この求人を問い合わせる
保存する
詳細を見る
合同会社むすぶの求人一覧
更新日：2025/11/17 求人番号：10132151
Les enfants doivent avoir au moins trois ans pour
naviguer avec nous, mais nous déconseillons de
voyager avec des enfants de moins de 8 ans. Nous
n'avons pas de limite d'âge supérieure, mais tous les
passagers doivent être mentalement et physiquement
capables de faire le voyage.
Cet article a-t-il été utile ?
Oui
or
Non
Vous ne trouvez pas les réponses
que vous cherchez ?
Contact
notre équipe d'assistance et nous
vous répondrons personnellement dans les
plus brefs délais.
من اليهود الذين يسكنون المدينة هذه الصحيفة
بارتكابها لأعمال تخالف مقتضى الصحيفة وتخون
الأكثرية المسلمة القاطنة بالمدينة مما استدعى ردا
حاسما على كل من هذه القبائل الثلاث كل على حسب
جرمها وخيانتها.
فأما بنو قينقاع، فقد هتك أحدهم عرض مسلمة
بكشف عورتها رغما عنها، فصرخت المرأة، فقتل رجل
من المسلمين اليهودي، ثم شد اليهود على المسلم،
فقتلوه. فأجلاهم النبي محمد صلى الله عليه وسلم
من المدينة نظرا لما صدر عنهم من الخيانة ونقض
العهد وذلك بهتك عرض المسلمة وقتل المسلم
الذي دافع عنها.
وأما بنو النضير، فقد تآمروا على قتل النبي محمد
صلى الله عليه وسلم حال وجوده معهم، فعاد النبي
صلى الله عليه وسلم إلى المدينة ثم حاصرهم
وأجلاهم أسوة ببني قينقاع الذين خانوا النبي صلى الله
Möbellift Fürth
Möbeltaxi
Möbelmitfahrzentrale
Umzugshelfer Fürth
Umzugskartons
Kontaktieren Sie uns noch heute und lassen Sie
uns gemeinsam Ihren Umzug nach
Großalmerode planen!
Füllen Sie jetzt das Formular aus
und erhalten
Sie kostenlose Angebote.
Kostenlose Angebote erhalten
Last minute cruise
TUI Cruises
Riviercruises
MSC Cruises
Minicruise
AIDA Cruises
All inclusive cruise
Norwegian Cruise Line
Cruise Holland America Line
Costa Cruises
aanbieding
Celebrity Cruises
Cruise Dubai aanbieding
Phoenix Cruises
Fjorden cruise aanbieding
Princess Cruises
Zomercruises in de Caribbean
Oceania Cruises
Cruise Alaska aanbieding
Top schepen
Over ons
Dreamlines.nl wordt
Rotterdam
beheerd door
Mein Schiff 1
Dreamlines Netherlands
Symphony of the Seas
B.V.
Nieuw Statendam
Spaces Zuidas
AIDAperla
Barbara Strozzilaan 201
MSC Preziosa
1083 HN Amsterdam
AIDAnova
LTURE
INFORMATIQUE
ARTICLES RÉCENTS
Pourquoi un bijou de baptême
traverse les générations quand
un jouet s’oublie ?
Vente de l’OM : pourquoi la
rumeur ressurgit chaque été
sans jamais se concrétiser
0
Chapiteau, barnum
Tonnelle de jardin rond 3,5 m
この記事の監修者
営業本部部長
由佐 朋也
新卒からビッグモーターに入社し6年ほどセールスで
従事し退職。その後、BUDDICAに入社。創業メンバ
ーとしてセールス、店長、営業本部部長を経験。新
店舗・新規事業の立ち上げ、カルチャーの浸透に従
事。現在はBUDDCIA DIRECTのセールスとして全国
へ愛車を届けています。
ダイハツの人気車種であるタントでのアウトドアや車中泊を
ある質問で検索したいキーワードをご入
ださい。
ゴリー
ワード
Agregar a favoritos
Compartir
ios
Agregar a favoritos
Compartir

▬▬▬▬▬▬▬▬▬▬

Copy out the data word for word, starting at its very first line and ending with the line that contains "passagers doivent être", including both of those lines.

この求人を問い合わせる
保存する
詳細を見る
合同会社むすぶの求人一覧
更新日：2025/11/17 求人番号：10132151
Les enfants doivent avoir au moins trois ans pour
naviguer avec nous, mais nous déconseillons de
voyager avec des enfants de moins de 8 ans. Nous
n'avons pas de limite d'âge supérieure, mais tous les
passagers doivent être mentalement et physiquement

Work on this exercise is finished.